Shaking off the memory, she headed quickly for the circular staircase at the far end of the room. She was wearing jeans and rubber-soled sneakers, and a soundless rune was carved into her ankle; the silence was almost eerie as she bounded up the steps and onto the gallery. There were books up here too, but they were locked away behind glass cases. Some looked very old, their covers frayed, their bindings reduced to a few strings. Others were clearly books of dark or dangerous magic—Unspeakable Cults, The Demon’s Pox, A Practical Guide to Raising the Dead.

Between the locked bookshelves were glass display cases. Each held something of rare and beautiful workmanship — a delicate glass flacon whose stopper was an enormous emerald; a crown with a diamond in the center that did not look as if it would fit any human head; a pendant in the shape of an angel whose wings were clockwork cogs and gears; and in the last case, just as Isabelle had promised, a pair of gleaming golden rings shaped like curling leaves, the faerie work as delicate as baby’s breath.

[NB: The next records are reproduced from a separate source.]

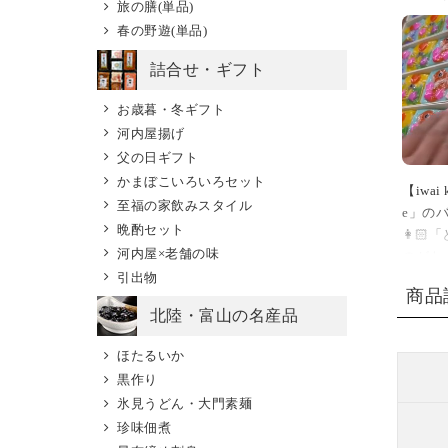
旅の膳(単品)
春の野遊(単品)
詰合せ・ギフト
お歳暮・冬ギフト
河内屋揚げ
父の日ギフト
かまぼこいろいろセット
【iwai 
至福の家飲みスタイル
e」のバ
晩酌セット
👩
河内屋×老舗の味
のがも
引出物
👧
商品
で非常
北陸・富山の名産品
様々な
ほたるいか
してご
黒作り
kamabo
氷見うどん・大門素麺
レンタ
珍味佃煮
ンも販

The case was locked, of course, but the Opening rune — Clary biting her lip as she drew it, careful not to make it too powerful lest the glass case burst apart and bring people running — unsnapped the lock. Carefully she eased the case open. It was only as she slid her stele back into her pocket that she hesitated.

Was this really her? Stealing from the Clave to pay the Queen of the Fair Folk, whose promises, as Jace had told her once, were like scorpions, with a barbed sting in the tail?

She shook her head as if to clear the doubts away — and froze. The door to the library was opening. She could hear the creak of wood, muffled voices, footsteps. Without another thought she dropped to the ground, flattening herself against the cold wooden floor of the gallery.

“You were right, Jace,” came a voice — coolly amused, and horribly familiar — from below. “The place is deserted.”